Abdominal CT represents a valuable noninvasive imaging modality for the diagnosis of colonic lipomas [1]. Barium enema may disclose an ovoid filling defect with well delineated limits [9]. Colonoscopy is the suggested procedure when a diagnosis of colonic cancer is suspected [1]. Submucosal lipoma is visualized as a smooth, spheric polypoid mass covered by mucosa [2, 3]. Endoscopic characteristics include the “tending sign” (grasp the overlying mucosa) and “cushion sign” (flattening of the lipomas form) [7]. In some cases, endoscopy may reveal ulcerative lesions of the polypoid mass leading to a presumption of malignancy [9].
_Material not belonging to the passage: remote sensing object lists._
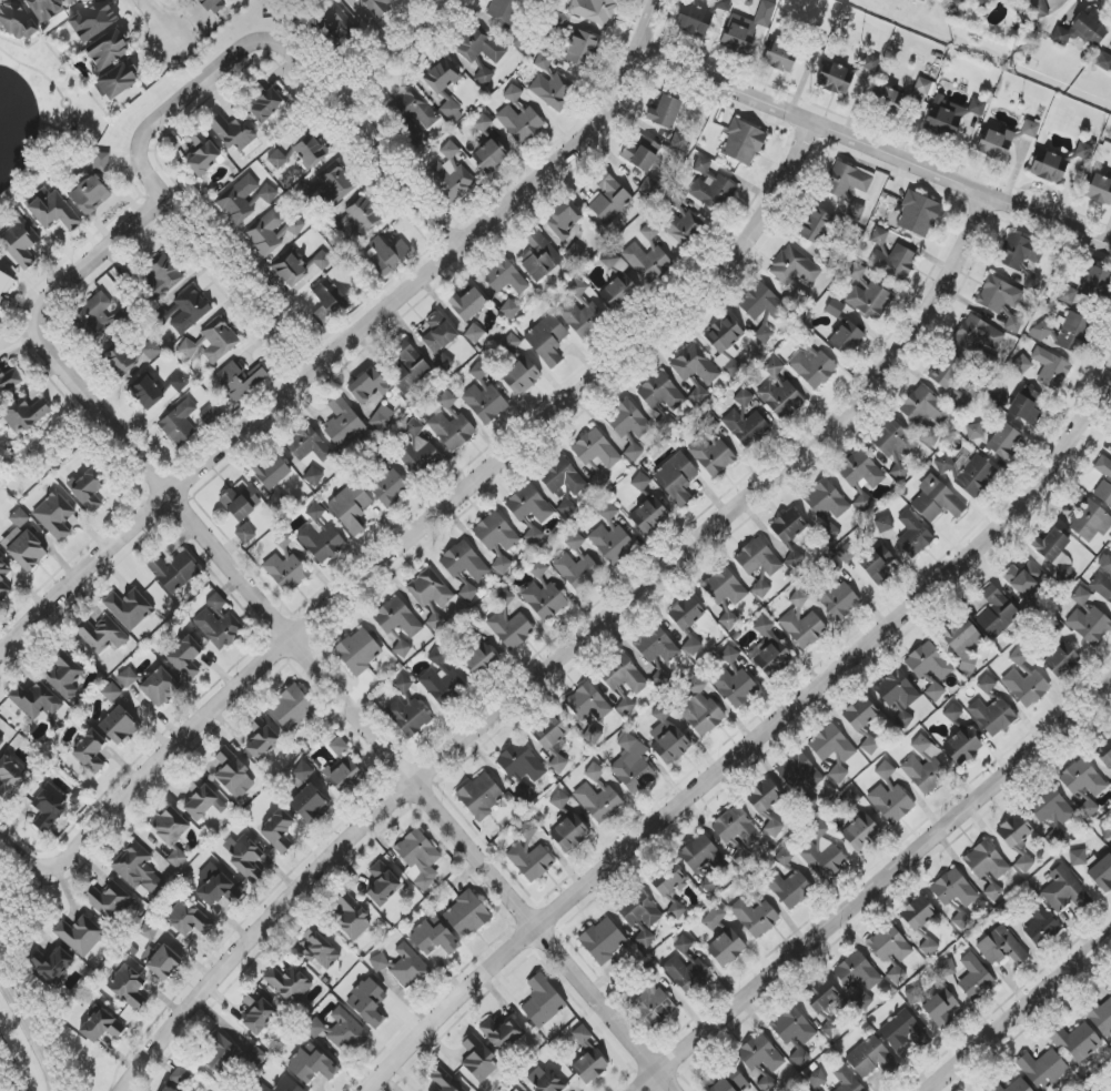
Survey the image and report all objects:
building: (69, 1)
building: (212, 4)
building: (976, 4)
building: (378, 5)
building: (722, 5)
building: (1038, 8)
building: (45, 9)
building: (503, 10)
building: (594, 10)
road: (156, 19)
building: (694, 19)
building: (16, 20)
building: (93, 20)
building: (329, 21)
building: (562, 21)
building: (747, 27)
building: (1083, 30)
building: (480, 46)
building: (107, 48)
building: (582, 49)
road: (394, 56)
building: (781, 57)
building: (1103, 61)
building: (870, 62)
road: (35, 68)
road: (307, 75)
building: (484, 76)
building: (835, 78)
building: (116, 81)
building: (923, 86)
building: (445, 87)
building: (552, 92)
building: (513, 93)
building: (889, 99)
road: (61, 101)
building: (265, 102)
building: (664, 112)
building: (412, 113)
building: (950, 115)
building: (520, 122)
building: (482, 123)
building: (1030, 129)
building: (233, 132)
building: (679, 142)
building: (743, 142)
building: (995, 143)
road: (875, 149)
building: (1083, 150)
building: (310, 151)
building: (203, 154)
building: (642, 154)
building: (489, 156)
building: (277, 159)
building: (101, 162)
building: (1048, 167)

Management of colonic lipomas includes endoscopy and surgery. Polypectomy through endoscopy is recommended for lipomas that are considered of low complication risk [1]. These are lipomas with a diameter less than 2 cm or pedunculated lipomas with thin tail. Surgery represents the standard therapeutic option for lipomas with diameter greater than 2 cm [6]. On the basis of the lipomas size and location, surgical management includes resection, colotomy with local excision, hemicolectomy, or subtotal colectomy [1]. Laparoscopic resection under colonoscopic guidance of symptomatic lipomas of the colon has been also reported [9].

Colonic lipomas pose a preoperative diagnostic difficulty, since they may be asymptomatic for years or may be misdiagnosed as malignant tumors [7]. Atypical etiologies of intestinal obstruction should be considered in patients with persistent intermittent abdominal discomfort. Abdominal tumor conditions, even though benign, may be presented as cases of emergency care. In this case report, the option of an immediate surgical approach by performing a right hemicolectomy was suggested since intestinal obstruction signs were present and malignancy was likely to occur.


Written informed consent was obtained from our patient for publication of this case report and any accompanying images.

Conflict of Interests

The authors declare that they have no conflict of interests.


Part of the information was presented during the 15th Pankritio Medical Conference, 29–31 October 2010, Chania, Crete, Greece.